Other Discoveries.—Among his other discoveries bearing on physiology and medicine may be mentioned: the branched character of heart muscles, the stripe in voluntary muscles, the structure of the crystalline lens, the description of spermatozoa after they had been pointed out to him in 1674 by Hamen, a medical student in Leyden, etc. Richardson dignified him with the title 'the founder of histology,' but this, in view of the work of his great contemporary, Malpighi, seems to me an overestimate.

Fig. 21.—Plant Cells. (From Leeuwenhoek's Arcana Naturæ.)

Turning his microscope in all directions, he examined water and found it peopled with minute animalcules, those simple forms of animal life propelled through the water by innumerable hair-like cilia extending from the body like banks of oars from a galley, except that in many cases they extend from all surfaces. He saw not only the animalcules, but also the cilia that move their bodies.

He also discovered the Rotifers, those favorites of the amateur microscopists, made so familiar to the general public in works like Gosse's Evenings at the Microscope. He observed that when water containing these animalcules evaporated they were reduced to fine dust, but became alive again, after great lapses of time, by the introduction of water.

He made many observations on the microscopic structure of plants. Fig. 21 gives a fair sample of the extent to which he observed the cellular construction of vegetables and anticipated the cell theory. While Malpighi's research in that field was more extensive, these sketches from Leeuwenhoek represent very well the character of the work of the period on the minute structures of plants.

His Theoretical Views.—It remains to say that on the two biological questions of the day he took a decisive stand. He was a believer in pre-formation or pre-delineation of the embryo in an extreme degree, seeing in fancy the complete outline of both maternal and paternal individuals in the spermatozoa, and going so far as to make sketches of the same. But on the question of the spontaneous origin of life he took the side that has been supported with such triumphant demonstration in this century; namely, the side opposing the theory of the occurrence of spontaneous generation under present conditions of life.

Comparison of the Three Men.—We see in these three gifted contemporaries different personal characteristics. Leeuwenhoek, the composed and strong, attaining an age of ninety-one; Malpighi, always in feeble health, but directing his energies with rare capacity, reaching the age of sixty-seven; while the great intensity of Swammerdam stopped his scientific career at thirty-six and burned out his life at the age of forty-three.
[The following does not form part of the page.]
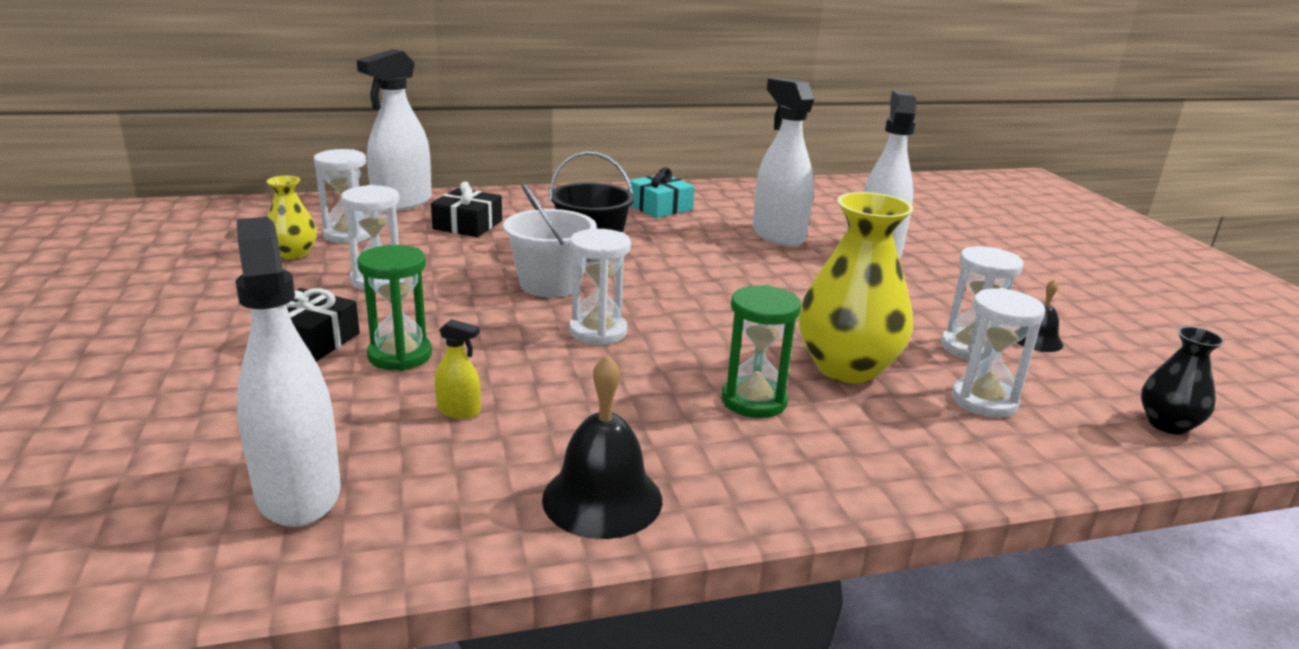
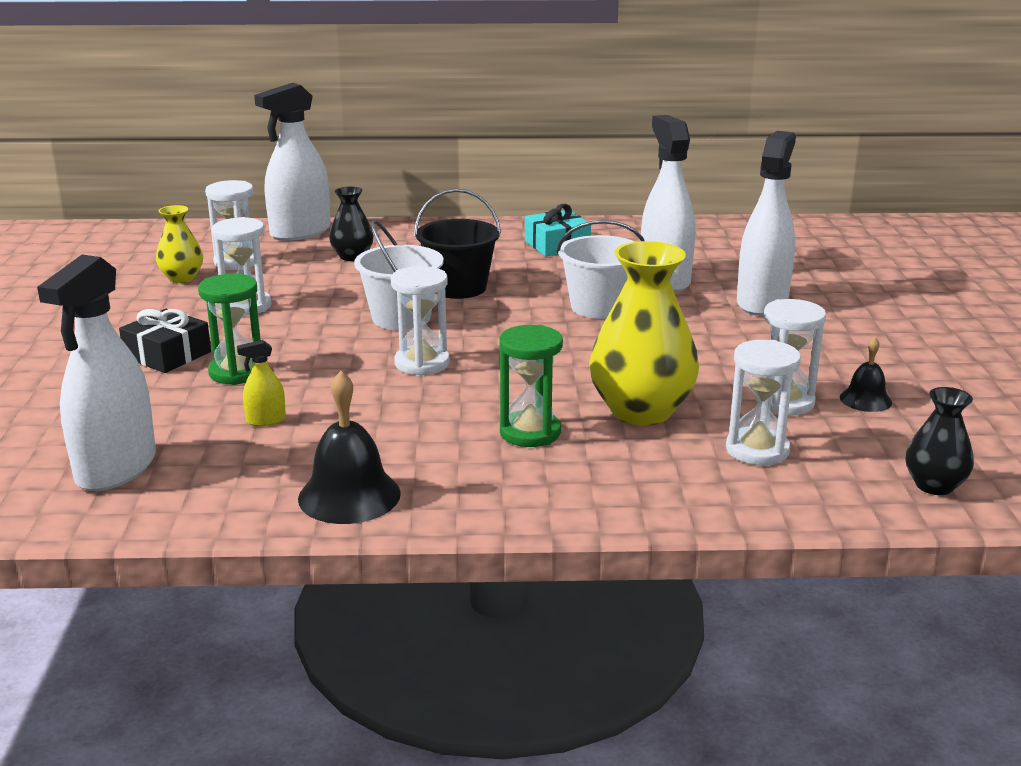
camera: 15 degrees right, 0 degrees up
white spray bottle [236,217,341,527] -> white spray bottle turned 150 degrees counterclockwise [37,255,156,491]
black gift [431,181,502,237] -> black vase [329,187,374,261]
yellow spray bottle [435,319,481,419] -> yellow spray bottle turned 135 degrees clockwise [237,340,286,426]
none -> white bucket [556,220,645,319]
They were all original and accurate observers, but there is variation in the kind and quality of their intellectual product. The two university-trained men showed capacity for coherent observation; they were both better able to direct their efforts toward some definite end; Leeuwenhoek, with the advantages of vigorous health and long working period, lacked the systematic training of the schools, and all his life wrought in discursive fashion; he left no coherent piece of work of any extent like Malpighi's Anatome Plantarum or Swammerdam's Anatomy and Metamorphosis of Insects.